What it means to be a New Zealander has changed dramatically in the 50 years since Paul Henry was born and is projected to change even more.
In the March 1961 Census, seven months after Henry was born in Auckland, 99 per cent of the resident population was classified as either European (92 per cent) or Maori (7 per cent), with the latter required to show at least half "Maori blood".
Long-established Chinese, Indian and Pacific minorities shared the remaining 1 per cent.
Official ideas about ethnicity have changed and Statistics NZ now lets people claim multiple ethnicities with no official "blood" requirements, so the figures add up to more than 100 per cent.
Public attitudes have changed too and at the last Census in 2006, 11 per cent of the population refused any ethnic label and claimed to be plain "New Zealanders". Researchers found that about 90 per cent of them had previously been classified as European.
But even adding in all the self-described New Zealanders, only 77 per cent of the population now claim "European" or "New Zealander" as either their sole ethnicity or one of their ethnicities. In contrast, in the 45 years since 1961:
* Those claiming Maori ethnicity doubled to 15 per cent.
* Those claiming Pacific ethnicity multiplied 12-fold to 7 per cent.
* Those claiming Asian ethnicity multiplied 18-fold to 10 per cent.
By 2026 Asians are expected to equal the Maori population with about 16 per cent each, Pacific people will be up to 10 per cent, and Europeans will be down to 70 per cent.

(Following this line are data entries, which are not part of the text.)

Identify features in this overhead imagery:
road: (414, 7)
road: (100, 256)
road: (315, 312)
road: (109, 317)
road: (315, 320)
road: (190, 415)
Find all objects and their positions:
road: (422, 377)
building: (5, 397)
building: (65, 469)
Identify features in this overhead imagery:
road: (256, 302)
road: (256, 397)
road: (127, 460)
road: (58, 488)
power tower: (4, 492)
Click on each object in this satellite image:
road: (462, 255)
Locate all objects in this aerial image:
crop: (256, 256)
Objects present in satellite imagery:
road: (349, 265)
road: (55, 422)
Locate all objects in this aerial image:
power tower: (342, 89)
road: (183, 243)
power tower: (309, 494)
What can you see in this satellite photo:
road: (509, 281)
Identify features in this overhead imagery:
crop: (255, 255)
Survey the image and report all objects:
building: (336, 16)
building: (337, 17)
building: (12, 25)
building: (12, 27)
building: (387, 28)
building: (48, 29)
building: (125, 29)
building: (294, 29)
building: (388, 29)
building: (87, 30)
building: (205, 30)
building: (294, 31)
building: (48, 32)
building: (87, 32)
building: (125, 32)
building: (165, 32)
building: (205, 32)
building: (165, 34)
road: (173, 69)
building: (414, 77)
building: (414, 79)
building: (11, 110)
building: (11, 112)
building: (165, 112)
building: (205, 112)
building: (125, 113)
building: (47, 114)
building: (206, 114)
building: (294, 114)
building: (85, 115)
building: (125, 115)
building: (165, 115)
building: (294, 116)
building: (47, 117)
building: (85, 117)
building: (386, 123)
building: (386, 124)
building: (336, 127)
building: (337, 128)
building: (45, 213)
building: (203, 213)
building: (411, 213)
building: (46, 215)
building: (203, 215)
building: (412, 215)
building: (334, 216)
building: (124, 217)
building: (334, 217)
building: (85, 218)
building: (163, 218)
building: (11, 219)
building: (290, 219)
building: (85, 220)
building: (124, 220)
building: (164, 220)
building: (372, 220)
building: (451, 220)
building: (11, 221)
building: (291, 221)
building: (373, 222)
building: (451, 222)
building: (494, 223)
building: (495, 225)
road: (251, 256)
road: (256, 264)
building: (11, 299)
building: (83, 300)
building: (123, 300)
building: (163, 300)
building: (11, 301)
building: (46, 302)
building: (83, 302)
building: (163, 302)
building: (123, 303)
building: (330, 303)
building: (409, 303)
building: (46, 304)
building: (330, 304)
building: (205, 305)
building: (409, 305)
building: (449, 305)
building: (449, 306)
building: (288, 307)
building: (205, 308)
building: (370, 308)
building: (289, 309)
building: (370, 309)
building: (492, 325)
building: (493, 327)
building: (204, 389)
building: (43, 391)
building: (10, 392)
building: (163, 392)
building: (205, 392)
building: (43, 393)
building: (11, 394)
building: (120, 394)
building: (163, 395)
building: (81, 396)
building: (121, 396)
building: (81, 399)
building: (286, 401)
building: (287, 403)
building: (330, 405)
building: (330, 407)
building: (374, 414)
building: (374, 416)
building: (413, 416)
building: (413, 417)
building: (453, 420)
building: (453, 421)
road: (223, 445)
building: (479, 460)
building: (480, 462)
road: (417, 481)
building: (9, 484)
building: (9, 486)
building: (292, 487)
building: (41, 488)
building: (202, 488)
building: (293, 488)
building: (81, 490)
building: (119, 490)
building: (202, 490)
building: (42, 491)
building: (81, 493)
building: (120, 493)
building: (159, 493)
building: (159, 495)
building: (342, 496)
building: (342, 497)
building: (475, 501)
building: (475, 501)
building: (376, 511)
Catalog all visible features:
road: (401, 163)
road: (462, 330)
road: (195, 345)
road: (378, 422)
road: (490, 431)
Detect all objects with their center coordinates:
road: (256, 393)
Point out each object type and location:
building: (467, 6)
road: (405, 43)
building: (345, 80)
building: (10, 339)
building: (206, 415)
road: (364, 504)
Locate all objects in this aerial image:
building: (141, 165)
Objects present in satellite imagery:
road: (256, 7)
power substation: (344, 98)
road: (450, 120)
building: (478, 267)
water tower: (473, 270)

Waikato University researcher Dr Tahu Kukutai, who has a $300,000 Marsden grant to investigate the treatment of ethnicity in censuses around the world, said Henry's comments illustrated "a disconnect between this rapidly changing demography and this Eurocentric analysis of what being a New Zealander is. What he is saying is clearly out of step with the demographic realities."